- [Directions for this task] Set down, character for character, everything in the records below from the line holding "M352,2283C336,2260 320,2238 313,2210C299,2162" down to the line holding "M298,1717L310,1721", and no other line.

- [Data shown]
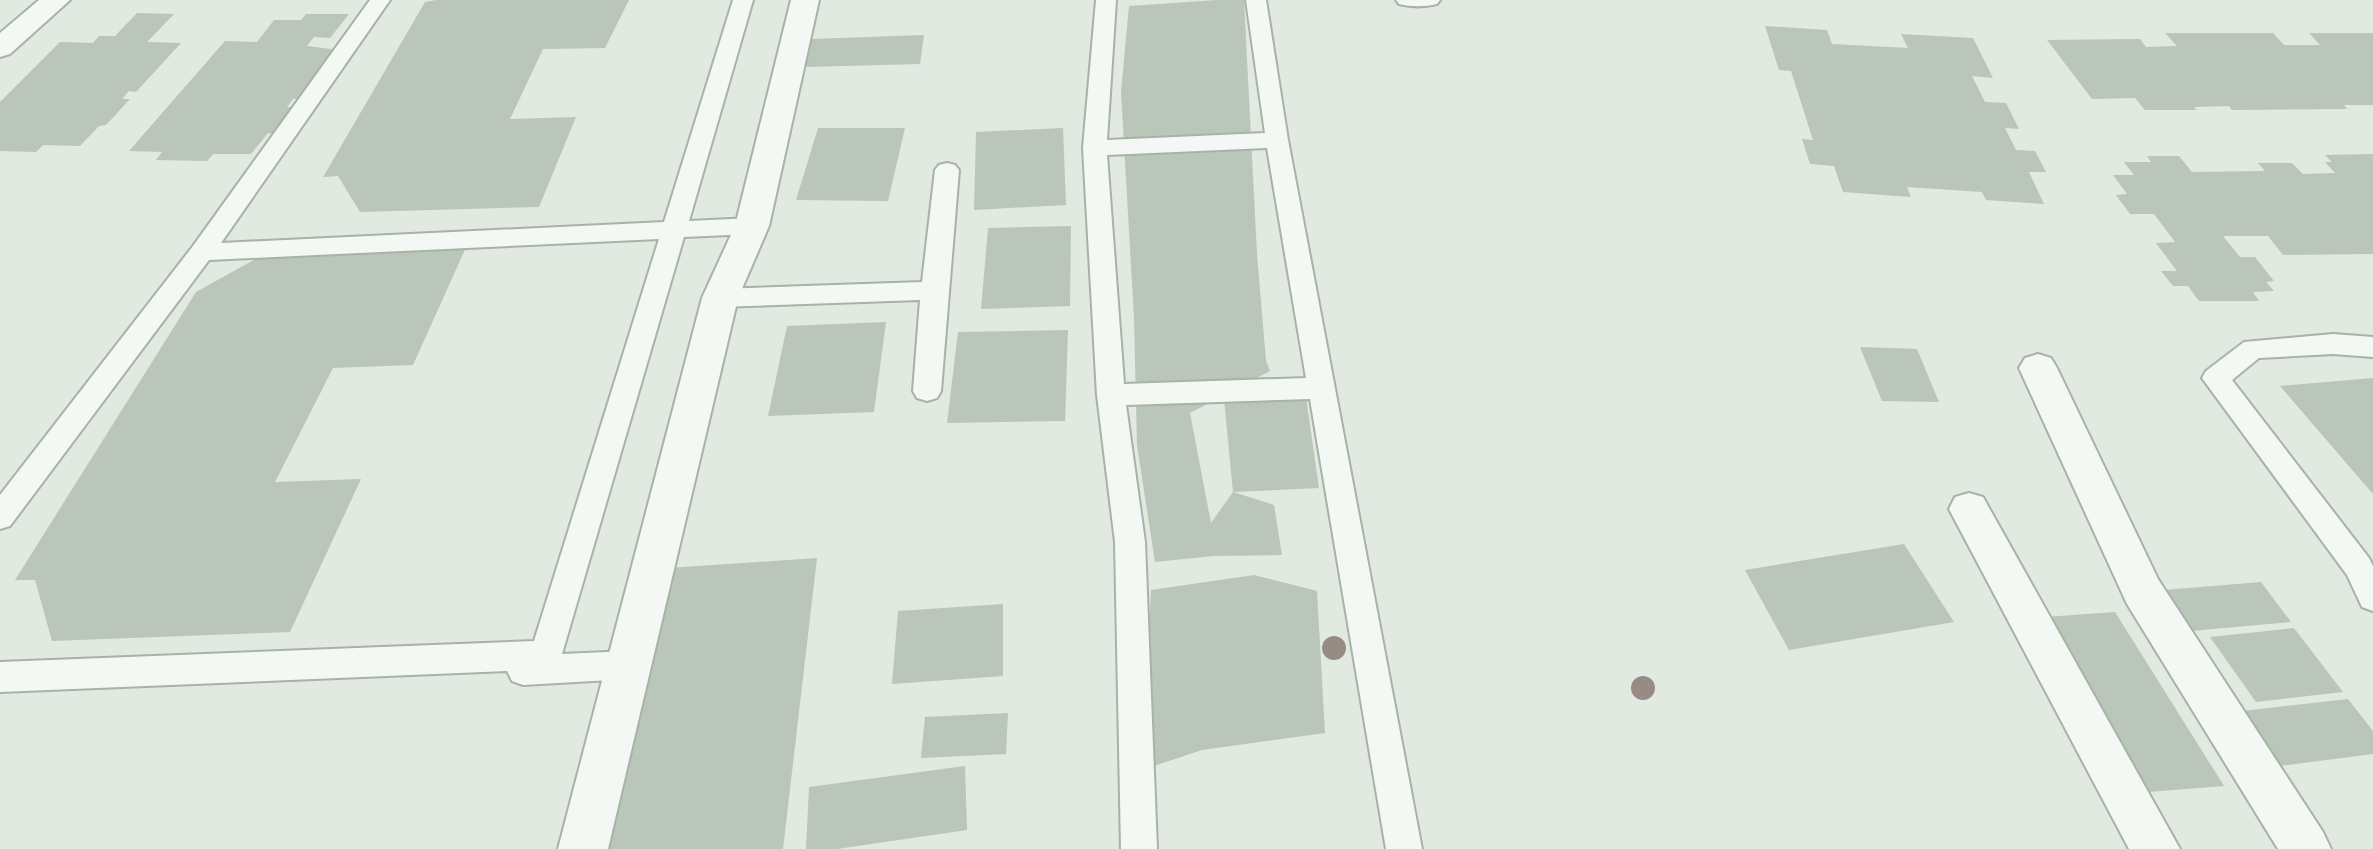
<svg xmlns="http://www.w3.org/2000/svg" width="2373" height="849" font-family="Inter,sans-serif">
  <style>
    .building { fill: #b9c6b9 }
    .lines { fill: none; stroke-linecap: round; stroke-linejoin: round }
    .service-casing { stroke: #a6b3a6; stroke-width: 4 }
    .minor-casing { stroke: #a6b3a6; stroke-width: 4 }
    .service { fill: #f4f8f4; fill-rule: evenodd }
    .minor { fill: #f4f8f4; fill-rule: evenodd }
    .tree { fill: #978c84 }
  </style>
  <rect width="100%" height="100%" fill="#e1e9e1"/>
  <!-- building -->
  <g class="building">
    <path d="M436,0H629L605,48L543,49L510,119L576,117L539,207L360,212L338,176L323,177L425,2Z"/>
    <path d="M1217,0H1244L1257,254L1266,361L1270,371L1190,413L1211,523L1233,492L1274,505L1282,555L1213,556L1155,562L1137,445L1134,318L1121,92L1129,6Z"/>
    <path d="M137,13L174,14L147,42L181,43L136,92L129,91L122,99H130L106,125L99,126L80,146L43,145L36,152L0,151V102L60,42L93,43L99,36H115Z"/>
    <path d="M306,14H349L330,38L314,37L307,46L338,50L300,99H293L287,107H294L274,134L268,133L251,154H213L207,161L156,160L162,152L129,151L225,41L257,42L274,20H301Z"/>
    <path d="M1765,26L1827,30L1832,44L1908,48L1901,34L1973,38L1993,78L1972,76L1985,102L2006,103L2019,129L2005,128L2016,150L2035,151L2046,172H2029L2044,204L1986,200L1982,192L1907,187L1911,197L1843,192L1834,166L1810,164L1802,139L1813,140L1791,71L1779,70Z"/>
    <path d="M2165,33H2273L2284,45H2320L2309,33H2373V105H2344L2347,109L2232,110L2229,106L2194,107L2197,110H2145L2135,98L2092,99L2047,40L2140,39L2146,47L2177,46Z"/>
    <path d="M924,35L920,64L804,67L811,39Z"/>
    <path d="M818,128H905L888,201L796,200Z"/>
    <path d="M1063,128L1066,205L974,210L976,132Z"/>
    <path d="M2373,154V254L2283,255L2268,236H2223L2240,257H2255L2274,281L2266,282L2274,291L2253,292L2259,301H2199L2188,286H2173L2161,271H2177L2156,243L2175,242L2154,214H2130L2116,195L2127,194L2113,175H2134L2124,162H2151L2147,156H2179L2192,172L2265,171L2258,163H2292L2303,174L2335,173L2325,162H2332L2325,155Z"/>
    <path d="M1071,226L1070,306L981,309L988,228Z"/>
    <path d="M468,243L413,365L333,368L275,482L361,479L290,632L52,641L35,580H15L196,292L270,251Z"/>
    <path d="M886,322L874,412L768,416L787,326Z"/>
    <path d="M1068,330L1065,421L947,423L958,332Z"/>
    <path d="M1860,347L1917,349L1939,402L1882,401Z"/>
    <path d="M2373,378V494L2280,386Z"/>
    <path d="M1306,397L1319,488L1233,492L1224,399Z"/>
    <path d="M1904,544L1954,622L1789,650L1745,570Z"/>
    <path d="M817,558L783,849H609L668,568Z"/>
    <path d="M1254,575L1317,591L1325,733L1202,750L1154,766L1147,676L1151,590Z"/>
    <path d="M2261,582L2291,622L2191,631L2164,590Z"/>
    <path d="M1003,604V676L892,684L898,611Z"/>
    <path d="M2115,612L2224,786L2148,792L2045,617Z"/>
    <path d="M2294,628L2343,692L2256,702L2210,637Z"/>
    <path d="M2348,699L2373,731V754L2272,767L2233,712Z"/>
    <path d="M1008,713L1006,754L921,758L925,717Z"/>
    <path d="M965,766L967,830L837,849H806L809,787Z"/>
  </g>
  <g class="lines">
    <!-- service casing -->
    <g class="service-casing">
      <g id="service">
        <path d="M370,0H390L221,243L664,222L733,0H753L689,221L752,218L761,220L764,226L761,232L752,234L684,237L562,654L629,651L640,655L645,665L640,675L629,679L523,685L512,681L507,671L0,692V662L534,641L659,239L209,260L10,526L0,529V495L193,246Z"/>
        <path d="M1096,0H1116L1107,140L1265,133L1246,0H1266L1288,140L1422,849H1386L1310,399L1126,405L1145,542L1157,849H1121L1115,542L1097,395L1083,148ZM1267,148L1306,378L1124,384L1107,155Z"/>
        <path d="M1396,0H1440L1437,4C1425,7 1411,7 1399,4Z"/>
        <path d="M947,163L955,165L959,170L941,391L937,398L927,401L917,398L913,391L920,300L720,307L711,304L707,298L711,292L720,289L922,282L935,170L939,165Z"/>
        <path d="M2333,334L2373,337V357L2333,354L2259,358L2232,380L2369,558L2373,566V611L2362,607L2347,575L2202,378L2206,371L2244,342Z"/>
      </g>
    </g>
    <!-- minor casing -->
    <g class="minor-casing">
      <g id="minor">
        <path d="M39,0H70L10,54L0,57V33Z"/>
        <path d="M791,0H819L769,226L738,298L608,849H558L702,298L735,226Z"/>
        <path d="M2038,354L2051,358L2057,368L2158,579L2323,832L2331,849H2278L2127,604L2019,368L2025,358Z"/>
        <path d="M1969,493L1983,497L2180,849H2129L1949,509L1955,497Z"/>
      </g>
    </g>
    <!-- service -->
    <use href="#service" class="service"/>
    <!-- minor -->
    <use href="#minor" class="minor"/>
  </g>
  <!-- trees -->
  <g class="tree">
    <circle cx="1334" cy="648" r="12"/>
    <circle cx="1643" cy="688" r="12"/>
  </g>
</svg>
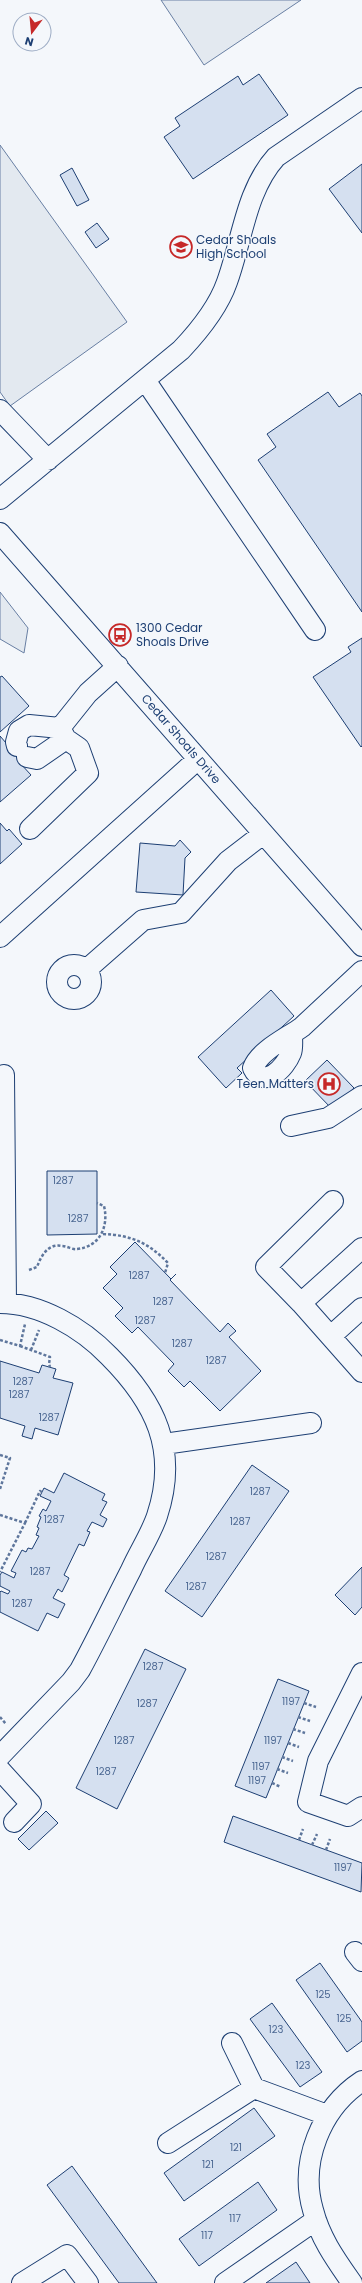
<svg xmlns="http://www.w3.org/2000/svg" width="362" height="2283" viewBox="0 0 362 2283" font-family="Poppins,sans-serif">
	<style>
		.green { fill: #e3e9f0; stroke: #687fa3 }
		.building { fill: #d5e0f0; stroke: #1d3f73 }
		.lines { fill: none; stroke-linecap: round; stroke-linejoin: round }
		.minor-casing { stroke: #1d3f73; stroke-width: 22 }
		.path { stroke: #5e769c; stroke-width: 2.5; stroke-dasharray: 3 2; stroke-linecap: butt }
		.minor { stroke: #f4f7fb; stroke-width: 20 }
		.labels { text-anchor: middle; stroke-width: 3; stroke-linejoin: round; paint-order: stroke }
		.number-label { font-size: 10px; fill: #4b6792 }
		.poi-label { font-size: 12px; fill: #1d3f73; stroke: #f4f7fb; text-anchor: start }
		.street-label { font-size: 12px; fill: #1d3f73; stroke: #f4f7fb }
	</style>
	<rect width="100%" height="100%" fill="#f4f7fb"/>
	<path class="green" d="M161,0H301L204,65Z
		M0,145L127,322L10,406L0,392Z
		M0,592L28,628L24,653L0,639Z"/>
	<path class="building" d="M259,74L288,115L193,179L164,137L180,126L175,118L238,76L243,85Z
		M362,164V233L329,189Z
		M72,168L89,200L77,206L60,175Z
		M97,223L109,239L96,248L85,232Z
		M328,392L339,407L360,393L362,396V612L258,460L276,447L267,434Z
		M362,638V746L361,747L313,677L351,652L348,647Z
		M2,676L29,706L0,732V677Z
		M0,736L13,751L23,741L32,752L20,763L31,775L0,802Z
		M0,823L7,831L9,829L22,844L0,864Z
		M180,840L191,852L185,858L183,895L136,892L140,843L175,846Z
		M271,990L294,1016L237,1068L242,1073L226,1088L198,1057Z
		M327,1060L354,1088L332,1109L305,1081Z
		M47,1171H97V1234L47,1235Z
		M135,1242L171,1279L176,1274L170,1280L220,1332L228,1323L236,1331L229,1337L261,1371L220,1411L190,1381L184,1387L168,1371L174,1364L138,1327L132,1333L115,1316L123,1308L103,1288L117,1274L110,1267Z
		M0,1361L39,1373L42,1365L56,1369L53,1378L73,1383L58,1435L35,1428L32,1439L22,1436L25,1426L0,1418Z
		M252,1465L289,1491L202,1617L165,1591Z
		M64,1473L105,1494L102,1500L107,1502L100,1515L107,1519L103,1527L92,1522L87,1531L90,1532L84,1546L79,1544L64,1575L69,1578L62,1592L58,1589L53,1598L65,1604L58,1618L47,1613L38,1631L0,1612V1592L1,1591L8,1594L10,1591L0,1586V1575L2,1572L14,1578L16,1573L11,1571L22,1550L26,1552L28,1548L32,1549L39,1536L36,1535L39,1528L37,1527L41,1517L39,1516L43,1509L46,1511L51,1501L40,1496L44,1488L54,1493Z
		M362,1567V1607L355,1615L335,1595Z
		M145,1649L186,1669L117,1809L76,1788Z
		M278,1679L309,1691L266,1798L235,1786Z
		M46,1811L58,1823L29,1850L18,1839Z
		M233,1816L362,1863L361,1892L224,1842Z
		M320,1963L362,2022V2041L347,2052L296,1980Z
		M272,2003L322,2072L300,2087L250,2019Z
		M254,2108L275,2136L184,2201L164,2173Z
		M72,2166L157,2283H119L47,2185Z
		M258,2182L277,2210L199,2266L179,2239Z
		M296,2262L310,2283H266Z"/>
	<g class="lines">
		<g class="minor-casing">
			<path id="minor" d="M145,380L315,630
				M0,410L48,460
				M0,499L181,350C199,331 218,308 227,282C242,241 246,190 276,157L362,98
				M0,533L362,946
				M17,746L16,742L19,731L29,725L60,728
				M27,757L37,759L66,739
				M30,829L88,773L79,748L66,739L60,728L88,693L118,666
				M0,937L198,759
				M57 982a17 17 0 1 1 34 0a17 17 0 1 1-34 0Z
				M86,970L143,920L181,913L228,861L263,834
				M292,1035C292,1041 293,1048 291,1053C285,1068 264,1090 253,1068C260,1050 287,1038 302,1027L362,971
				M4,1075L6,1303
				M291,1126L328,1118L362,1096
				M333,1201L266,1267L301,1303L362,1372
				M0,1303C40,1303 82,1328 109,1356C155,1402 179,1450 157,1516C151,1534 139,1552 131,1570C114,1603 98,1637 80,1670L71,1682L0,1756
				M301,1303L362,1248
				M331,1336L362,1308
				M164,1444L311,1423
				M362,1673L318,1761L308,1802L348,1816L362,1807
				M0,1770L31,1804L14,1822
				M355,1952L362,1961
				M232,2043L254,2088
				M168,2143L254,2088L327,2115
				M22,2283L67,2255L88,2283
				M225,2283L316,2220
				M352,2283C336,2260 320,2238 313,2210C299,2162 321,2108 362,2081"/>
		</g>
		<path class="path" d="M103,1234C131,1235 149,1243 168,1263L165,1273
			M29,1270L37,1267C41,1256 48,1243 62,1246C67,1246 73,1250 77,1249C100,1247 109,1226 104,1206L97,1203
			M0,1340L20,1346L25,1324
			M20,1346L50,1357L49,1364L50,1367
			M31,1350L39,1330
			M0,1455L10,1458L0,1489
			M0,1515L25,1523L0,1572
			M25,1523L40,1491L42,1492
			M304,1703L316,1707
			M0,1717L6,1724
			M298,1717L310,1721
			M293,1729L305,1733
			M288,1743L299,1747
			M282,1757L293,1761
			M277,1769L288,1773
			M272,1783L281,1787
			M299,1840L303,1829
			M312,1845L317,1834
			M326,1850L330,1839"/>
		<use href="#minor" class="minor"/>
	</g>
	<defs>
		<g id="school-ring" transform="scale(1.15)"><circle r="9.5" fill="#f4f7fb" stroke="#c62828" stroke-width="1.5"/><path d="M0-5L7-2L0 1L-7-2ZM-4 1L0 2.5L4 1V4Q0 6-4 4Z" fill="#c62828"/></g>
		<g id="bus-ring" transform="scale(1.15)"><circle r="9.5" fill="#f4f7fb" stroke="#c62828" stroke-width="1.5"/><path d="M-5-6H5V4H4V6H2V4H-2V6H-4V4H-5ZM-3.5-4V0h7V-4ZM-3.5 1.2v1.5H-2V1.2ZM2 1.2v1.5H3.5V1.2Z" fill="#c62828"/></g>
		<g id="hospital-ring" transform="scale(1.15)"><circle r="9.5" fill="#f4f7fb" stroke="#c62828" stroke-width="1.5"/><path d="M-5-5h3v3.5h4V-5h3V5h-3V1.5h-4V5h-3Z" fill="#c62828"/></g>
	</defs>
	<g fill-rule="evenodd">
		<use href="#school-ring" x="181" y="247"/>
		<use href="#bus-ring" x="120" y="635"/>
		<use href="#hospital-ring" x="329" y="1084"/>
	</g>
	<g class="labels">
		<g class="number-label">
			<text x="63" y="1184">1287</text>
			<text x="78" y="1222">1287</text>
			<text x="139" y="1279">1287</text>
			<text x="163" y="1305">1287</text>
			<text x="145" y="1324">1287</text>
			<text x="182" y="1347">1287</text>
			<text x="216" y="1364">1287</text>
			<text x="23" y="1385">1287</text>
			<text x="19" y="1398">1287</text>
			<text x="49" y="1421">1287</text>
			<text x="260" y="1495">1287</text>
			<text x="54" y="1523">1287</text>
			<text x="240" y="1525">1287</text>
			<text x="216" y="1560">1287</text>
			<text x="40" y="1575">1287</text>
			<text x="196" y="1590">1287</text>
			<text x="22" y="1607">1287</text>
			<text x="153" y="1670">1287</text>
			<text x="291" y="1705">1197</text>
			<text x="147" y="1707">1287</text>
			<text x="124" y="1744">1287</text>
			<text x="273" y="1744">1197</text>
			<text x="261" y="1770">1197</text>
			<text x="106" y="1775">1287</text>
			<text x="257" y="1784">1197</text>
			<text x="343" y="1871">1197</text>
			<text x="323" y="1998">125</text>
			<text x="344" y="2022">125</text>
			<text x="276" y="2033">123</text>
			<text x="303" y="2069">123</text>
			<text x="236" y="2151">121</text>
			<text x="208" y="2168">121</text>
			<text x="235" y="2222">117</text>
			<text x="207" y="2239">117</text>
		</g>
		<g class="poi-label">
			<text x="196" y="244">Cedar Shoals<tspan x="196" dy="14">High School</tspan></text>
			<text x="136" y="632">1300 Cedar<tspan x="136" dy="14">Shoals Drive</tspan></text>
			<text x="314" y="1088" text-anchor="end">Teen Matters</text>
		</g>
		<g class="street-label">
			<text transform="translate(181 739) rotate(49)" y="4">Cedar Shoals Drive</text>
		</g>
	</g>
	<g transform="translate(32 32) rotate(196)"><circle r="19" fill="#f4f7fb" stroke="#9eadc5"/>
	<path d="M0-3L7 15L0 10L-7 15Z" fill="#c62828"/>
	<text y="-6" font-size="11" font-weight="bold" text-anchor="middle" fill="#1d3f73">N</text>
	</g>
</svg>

- [Response to this task]
				M352,2283C336,2260 320,2238 313,2210C299,2162 321,2108 362,2081"/>
		</g>
		<path class="path" d="M103,1234C131,1235 149,1243 168,1263L165,1273
			M29,1270L37,1267C41,1256 48,1243 62,1246C67,1246 73,1250 77,1249C100,1247 109,1226 104,1206L97,1203
			M0,1340L20,1346L25,1324
			M20,1346L50,1357L49,1364L50,1367
			M31,1350L39,1330
			M0,1455L10,1458L0,1489
			M0,1515L25,1523L0,1572
			M25,1523L40,1491L42,1492
			M304,1703L316,1707
			M0,1717L6,1724
			M298,1717L310,1721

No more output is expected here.